- **TASK STATEMENT**: Present each line of the entries below that holds the word "correct".

Saved entries:
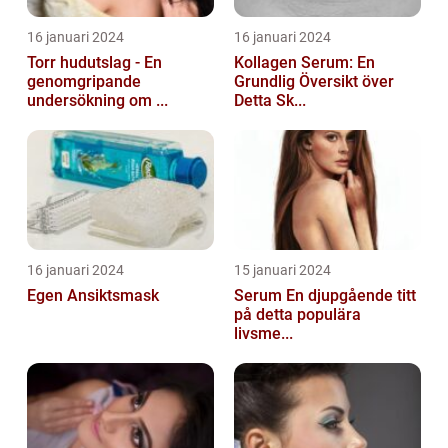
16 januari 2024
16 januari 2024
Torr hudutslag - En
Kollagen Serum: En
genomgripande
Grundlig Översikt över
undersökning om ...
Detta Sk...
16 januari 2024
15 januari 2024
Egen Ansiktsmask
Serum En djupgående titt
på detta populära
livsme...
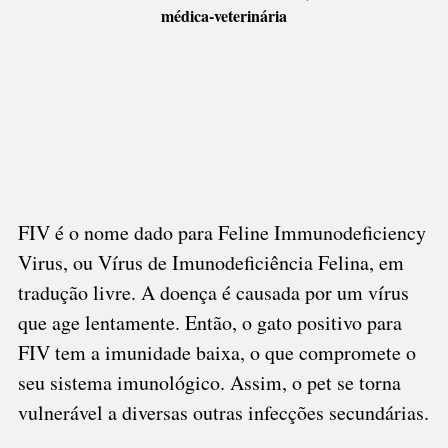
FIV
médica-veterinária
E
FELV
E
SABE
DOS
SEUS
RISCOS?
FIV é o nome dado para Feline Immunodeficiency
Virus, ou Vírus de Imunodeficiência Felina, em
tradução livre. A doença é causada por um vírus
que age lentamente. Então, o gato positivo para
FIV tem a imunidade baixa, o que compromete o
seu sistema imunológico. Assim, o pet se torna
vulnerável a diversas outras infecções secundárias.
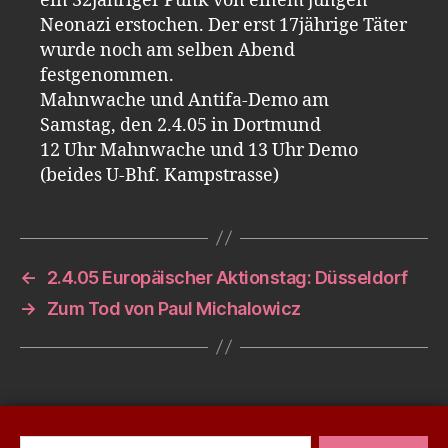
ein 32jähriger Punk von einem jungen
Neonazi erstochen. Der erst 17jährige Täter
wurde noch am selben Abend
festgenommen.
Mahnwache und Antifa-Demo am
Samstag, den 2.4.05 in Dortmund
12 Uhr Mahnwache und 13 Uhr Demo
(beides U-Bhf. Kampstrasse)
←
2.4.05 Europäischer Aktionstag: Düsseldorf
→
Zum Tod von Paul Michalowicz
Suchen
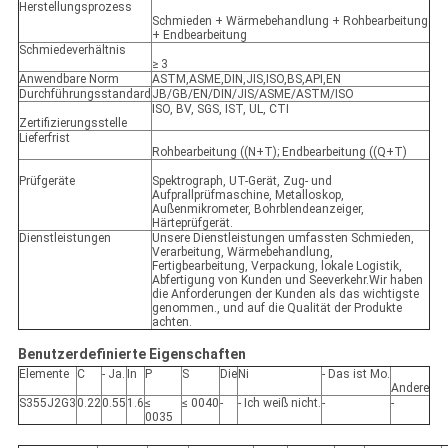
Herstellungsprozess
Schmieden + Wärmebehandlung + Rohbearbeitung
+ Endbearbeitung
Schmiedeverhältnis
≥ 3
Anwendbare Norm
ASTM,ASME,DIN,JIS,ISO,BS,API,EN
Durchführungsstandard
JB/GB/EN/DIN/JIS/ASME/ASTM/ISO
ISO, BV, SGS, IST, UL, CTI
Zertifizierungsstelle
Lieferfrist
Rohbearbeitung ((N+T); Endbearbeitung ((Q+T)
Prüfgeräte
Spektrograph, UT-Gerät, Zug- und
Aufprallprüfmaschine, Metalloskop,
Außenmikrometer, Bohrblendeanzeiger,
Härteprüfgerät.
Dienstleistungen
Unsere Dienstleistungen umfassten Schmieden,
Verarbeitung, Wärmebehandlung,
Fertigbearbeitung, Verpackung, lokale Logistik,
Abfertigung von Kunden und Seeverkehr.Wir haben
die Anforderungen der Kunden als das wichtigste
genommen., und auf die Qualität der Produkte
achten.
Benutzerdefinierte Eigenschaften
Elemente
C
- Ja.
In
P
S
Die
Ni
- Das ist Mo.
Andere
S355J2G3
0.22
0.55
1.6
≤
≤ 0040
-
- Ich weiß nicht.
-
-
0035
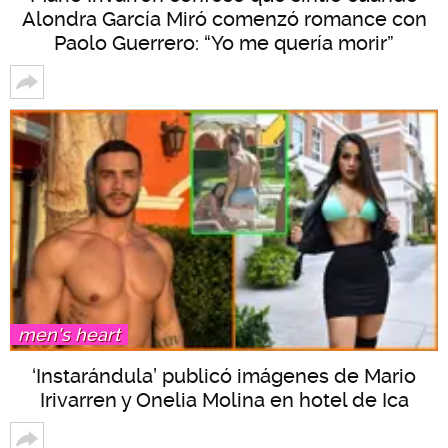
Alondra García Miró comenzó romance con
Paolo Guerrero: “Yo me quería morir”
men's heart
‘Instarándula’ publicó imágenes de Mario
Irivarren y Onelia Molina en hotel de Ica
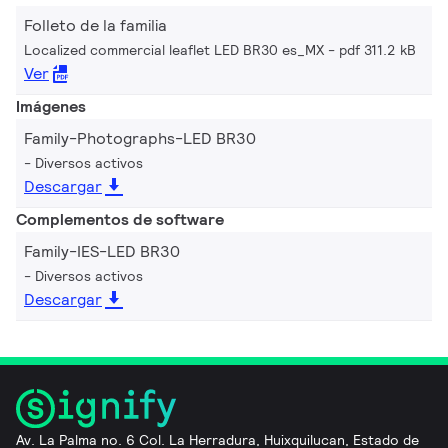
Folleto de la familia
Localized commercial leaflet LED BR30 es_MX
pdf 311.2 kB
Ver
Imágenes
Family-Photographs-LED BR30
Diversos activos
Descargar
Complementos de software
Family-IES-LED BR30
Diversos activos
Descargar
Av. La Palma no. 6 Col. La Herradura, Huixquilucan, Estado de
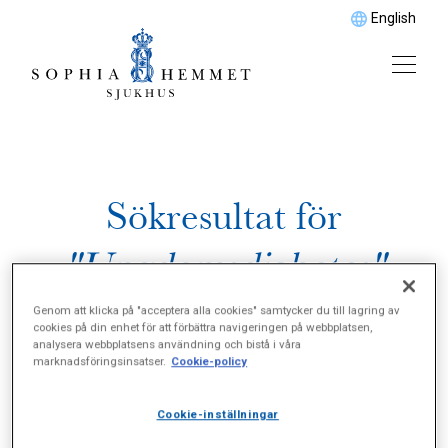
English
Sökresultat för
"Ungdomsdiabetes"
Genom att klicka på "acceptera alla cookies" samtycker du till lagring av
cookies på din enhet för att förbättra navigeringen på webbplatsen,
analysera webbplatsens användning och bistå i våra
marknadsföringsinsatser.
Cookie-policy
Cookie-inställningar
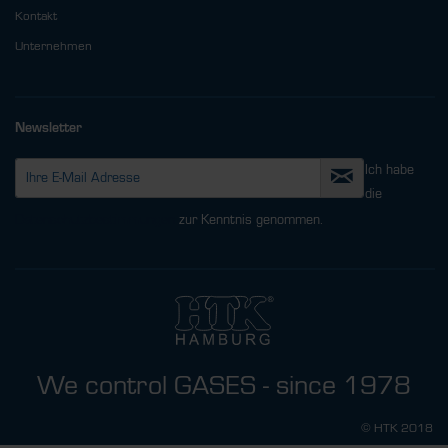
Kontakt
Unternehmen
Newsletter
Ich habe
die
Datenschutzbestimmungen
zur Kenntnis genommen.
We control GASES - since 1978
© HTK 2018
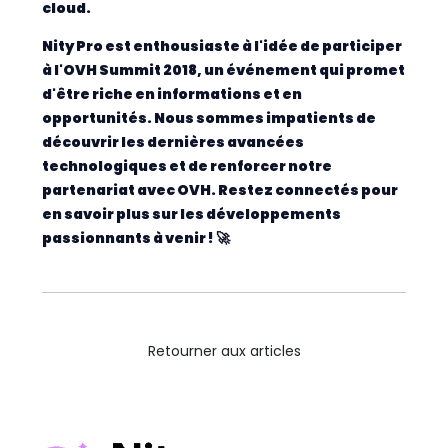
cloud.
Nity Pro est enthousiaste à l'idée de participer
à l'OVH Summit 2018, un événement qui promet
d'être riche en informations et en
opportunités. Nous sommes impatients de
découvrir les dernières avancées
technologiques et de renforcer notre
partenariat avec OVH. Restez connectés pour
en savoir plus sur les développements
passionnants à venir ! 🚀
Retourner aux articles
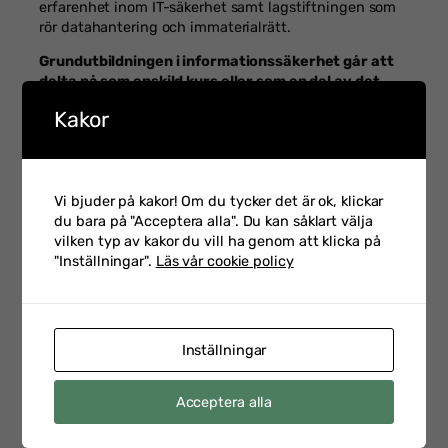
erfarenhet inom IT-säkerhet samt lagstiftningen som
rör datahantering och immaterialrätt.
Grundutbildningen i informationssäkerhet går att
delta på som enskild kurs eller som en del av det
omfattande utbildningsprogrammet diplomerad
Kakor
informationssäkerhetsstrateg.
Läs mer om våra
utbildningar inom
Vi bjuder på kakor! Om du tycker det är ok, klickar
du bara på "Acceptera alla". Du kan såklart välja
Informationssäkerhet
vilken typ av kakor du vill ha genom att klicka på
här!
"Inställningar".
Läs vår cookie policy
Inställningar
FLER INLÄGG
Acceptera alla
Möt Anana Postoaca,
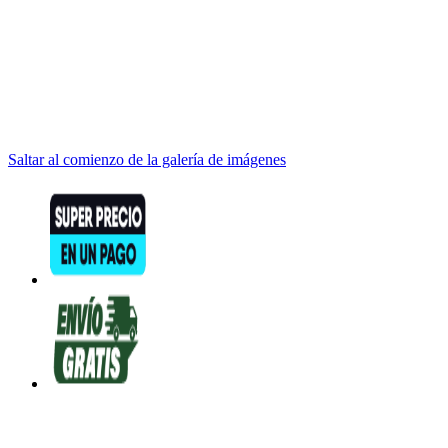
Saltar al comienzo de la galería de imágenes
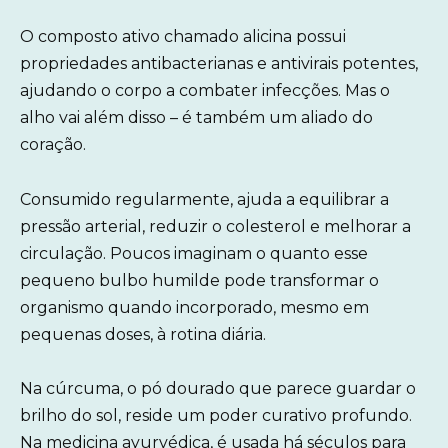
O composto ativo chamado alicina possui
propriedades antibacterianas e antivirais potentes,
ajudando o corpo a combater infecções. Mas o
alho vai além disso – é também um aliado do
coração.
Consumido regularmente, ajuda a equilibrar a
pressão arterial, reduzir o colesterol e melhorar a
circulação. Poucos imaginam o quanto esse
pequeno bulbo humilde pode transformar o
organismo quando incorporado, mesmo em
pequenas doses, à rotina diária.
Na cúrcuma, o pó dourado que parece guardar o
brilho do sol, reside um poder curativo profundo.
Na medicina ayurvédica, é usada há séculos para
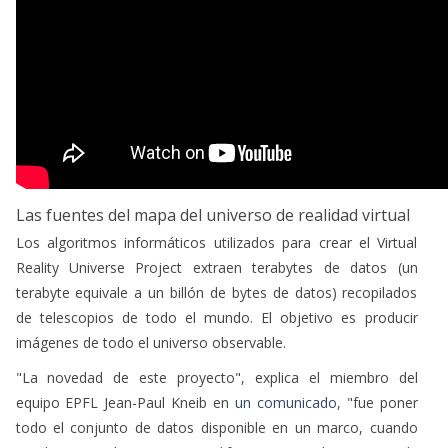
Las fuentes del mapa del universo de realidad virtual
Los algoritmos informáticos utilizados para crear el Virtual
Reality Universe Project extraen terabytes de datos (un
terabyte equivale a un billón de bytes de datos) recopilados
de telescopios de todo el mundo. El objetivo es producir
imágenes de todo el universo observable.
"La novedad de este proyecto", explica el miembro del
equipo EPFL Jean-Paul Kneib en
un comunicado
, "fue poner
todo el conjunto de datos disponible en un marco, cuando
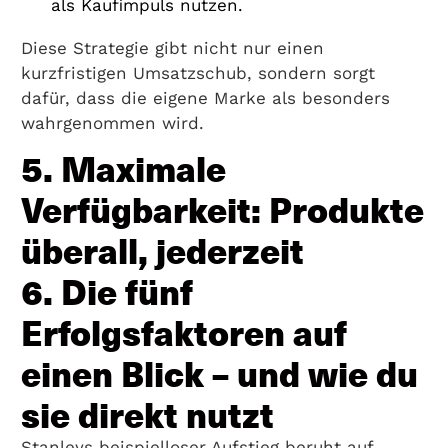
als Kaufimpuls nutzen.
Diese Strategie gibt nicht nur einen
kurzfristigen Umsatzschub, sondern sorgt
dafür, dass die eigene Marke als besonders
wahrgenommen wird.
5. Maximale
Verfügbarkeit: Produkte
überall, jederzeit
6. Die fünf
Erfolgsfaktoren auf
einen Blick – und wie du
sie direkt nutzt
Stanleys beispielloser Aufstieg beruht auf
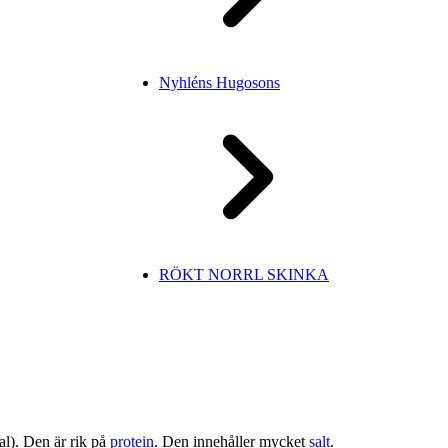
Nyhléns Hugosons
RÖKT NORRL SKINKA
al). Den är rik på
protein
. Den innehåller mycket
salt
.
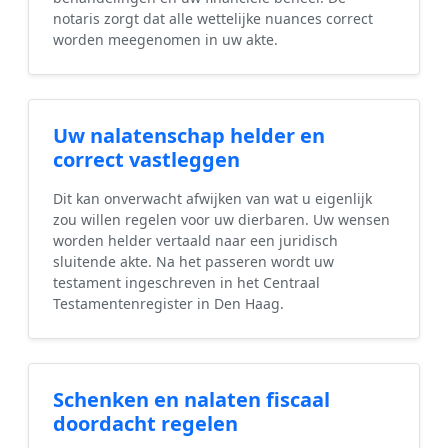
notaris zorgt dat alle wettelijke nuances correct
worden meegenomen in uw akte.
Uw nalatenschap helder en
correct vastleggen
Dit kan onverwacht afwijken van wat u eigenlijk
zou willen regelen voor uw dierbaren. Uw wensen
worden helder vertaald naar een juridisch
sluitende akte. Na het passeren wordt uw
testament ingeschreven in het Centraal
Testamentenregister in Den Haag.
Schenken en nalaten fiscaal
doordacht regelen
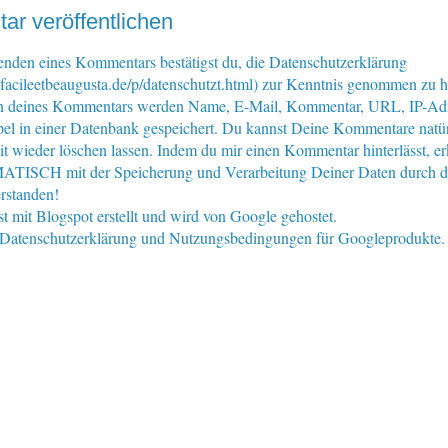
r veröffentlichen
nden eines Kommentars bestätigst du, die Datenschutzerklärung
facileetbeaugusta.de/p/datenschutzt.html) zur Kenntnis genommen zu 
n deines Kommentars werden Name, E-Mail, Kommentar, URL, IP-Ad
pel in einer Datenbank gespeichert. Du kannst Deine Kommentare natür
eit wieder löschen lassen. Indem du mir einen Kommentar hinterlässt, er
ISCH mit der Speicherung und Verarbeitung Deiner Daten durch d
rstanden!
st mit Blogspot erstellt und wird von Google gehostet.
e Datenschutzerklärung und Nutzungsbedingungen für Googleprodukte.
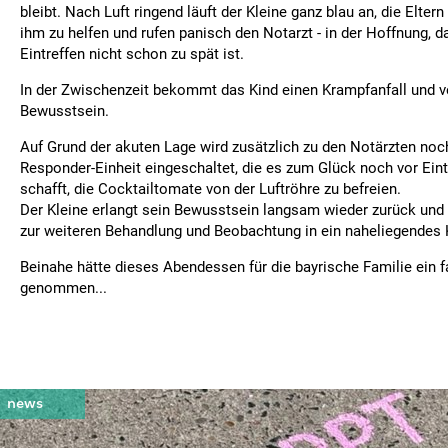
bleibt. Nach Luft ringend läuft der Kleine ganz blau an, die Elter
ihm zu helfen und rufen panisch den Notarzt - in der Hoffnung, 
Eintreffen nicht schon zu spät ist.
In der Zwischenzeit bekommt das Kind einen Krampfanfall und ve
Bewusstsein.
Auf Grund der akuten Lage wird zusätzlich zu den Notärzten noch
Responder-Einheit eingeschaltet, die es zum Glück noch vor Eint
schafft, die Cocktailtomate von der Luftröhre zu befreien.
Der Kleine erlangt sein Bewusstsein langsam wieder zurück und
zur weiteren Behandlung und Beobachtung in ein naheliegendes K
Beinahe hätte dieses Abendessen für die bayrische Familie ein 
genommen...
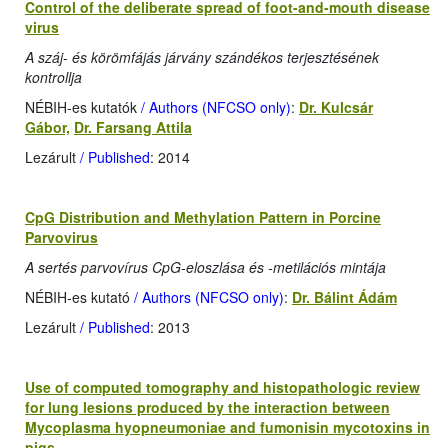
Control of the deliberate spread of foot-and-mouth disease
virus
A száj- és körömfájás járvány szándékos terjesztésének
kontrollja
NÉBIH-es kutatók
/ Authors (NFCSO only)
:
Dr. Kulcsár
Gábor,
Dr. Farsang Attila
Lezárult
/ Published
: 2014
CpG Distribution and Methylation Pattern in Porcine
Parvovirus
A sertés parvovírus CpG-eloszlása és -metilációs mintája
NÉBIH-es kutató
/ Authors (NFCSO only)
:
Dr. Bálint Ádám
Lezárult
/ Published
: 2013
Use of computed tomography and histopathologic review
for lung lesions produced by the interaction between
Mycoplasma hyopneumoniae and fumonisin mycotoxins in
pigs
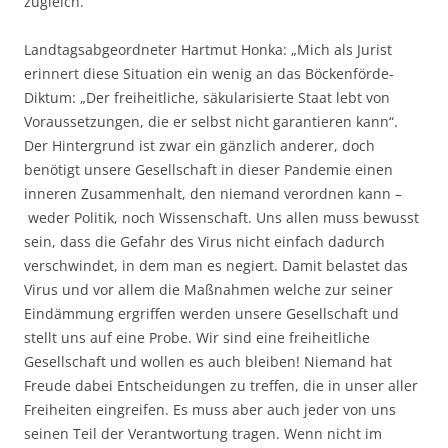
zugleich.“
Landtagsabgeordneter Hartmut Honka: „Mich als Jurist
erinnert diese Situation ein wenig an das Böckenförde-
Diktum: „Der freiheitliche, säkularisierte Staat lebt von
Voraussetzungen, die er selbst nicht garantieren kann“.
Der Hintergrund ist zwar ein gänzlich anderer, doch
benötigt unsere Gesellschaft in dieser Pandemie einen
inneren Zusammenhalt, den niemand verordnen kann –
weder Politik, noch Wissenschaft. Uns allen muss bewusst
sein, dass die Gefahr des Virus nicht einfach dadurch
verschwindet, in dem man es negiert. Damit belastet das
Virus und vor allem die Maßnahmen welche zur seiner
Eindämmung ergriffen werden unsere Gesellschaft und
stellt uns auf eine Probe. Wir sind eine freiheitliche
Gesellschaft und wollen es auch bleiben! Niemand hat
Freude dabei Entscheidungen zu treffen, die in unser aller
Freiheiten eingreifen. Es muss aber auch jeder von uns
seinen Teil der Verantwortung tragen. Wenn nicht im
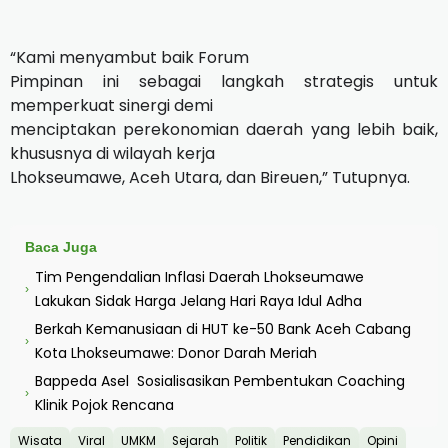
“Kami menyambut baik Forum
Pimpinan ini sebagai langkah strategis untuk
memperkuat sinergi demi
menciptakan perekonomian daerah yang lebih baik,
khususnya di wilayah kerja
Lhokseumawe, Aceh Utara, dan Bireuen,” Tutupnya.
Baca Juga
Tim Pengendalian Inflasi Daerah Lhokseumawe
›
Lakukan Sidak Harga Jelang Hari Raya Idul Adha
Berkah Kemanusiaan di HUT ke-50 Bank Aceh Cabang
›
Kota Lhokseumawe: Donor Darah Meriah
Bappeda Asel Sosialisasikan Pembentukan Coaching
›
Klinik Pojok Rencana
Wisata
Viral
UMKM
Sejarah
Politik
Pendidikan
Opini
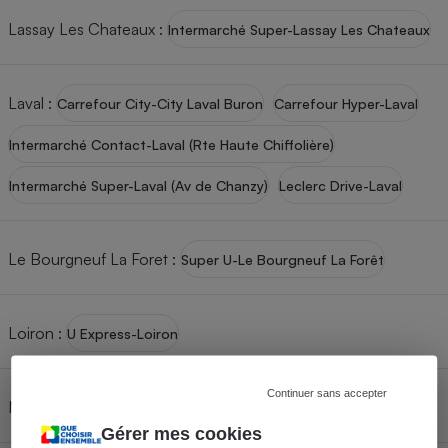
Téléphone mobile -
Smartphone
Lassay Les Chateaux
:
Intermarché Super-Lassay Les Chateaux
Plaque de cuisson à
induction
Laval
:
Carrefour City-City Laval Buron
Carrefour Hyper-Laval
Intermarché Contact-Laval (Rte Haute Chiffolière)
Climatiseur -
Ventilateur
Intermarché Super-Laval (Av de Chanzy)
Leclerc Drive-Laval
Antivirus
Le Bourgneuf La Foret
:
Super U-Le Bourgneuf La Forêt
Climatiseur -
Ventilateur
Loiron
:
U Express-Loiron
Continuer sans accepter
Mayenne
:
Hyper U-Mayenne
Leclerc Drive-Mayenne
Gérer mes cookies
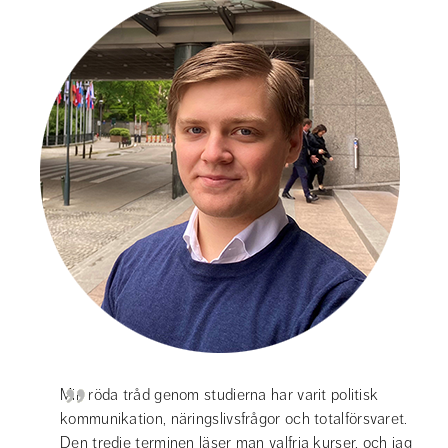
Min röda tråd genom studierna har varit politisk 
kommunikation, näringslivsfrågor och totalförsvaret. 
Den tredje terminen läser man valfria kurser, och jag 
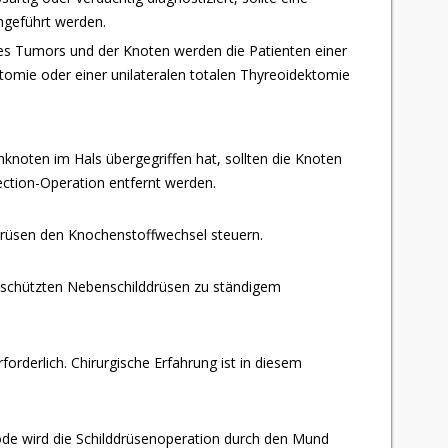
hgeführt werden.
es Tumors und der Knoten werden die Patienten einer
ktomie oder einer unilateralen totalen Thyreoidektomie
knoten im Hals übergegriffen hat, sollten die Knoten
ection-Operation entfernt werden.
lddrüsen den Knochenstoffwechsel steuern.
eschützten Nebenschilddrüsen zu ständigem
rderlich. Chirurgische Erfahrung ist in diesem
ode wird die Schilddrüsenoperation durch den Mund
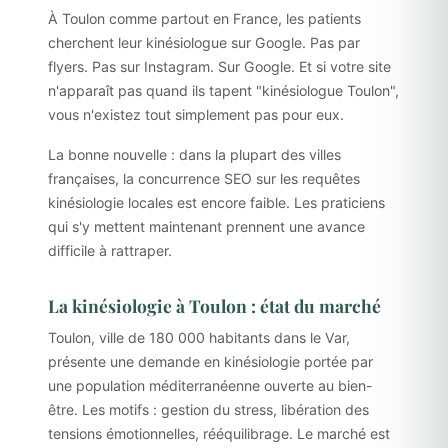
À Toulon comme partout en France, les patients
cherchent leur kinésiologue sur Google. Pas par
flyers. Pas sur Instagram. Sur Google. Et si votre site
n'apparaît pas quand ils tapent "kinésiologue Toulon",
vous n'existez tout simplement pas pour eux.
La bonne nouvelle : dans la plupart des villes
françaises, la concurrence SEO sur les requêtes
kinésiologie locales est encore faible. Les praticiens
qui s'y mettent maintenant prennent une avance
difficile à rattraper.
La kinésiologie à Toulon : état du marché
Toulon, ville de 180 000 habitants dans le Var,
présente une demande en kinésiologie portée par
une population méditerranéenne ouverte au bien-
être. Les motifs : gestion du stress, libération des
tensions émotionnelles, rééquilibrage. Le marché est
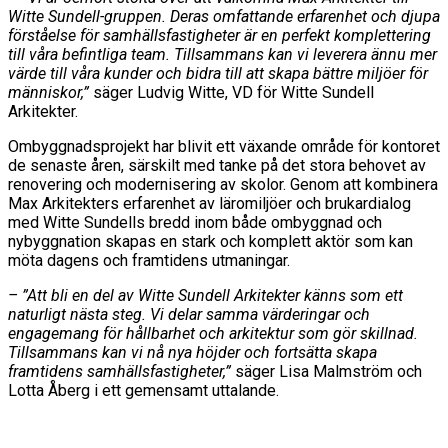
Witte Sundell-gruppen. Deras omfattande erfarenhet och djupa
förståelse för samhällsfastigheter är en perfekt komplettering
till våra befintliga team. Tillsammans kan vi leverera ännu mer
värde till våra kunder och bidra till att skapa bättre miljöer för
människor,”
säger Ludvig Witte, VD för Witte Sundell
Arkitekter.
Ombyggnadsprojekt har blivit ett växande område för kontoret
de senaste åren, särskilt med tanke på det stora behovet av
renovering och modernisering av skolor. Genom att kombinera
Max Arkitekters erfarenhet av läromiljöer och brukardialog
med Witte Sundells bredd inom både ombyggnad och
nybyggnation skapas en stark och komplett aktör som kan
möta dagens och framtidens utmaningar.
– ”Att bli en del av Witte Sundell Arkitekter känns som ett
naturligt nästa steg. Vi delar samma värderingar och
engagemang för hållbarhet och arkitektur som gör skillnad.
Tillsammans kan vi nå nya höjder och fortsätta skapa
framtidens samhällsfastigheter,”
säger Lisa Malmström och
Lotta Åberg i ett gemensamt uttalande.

- **WRITTEN SOLUTION**:
notaris zorgt dat alle wettelijke nuances correct
correct vastleggen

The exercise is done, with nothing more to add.